_What you need to do_.
Leave every picture out and give back the lines below from the first through the line that holds "Warner Channel festeja", exactly as written.

(Extracted records)

──────────

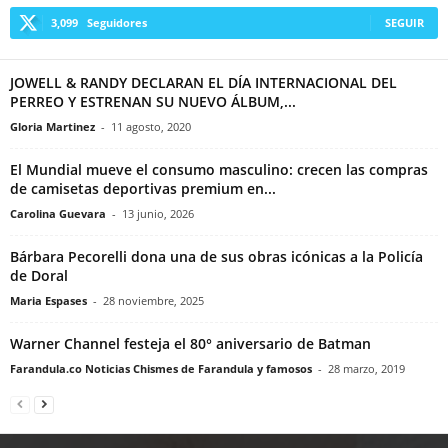
3,099
Seguidores
SEGUIR
JOWELL & RANDY DECLARAN EL DÍA INTERNACIONAL DEL
PERREO Y ESTRENAN SU NUEVO ÁLBUM,...
Gloria Martinez
-
11 agosto, 2020
El Mundial mueve el consumo masculino: crecen las compras
de camisetas deportivas premium en...
Carolina Guevara
-
13 junio, 2026
Bárbara Pecorelli dona una de sus obras icónicas a la Policía
de Doral
Maria Espases
-
28 noviembre, 2025
Warner Channel festeja el 80° aniversario de Batman
Farandula.co Noticias Chismes de Farandula y famosos
-
28 marzo, 2019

──────────

_Solution below_.
3,099
Seguidores
SEGUIR
JOWELL & RANDY DECLARAN EL DÍA INTERNACIONAL DEL
PERREO Y ESTRENAN SU NUEVO ÁLBUM,...
Gloria Martinez
-
11 agosto, 2020
El Mundial mueve el consumo masculino: crecen las compras
de camisetas deportivas premium en...
Carolina Guevara
-
13 junio, 2026
Bárbara Pecorelli dona una de sus obras icónicas a la Policía
de Doral
Maria Espases
-
28 noviembre, 2025
Warner Channel festeja el 80° aniversario de Batman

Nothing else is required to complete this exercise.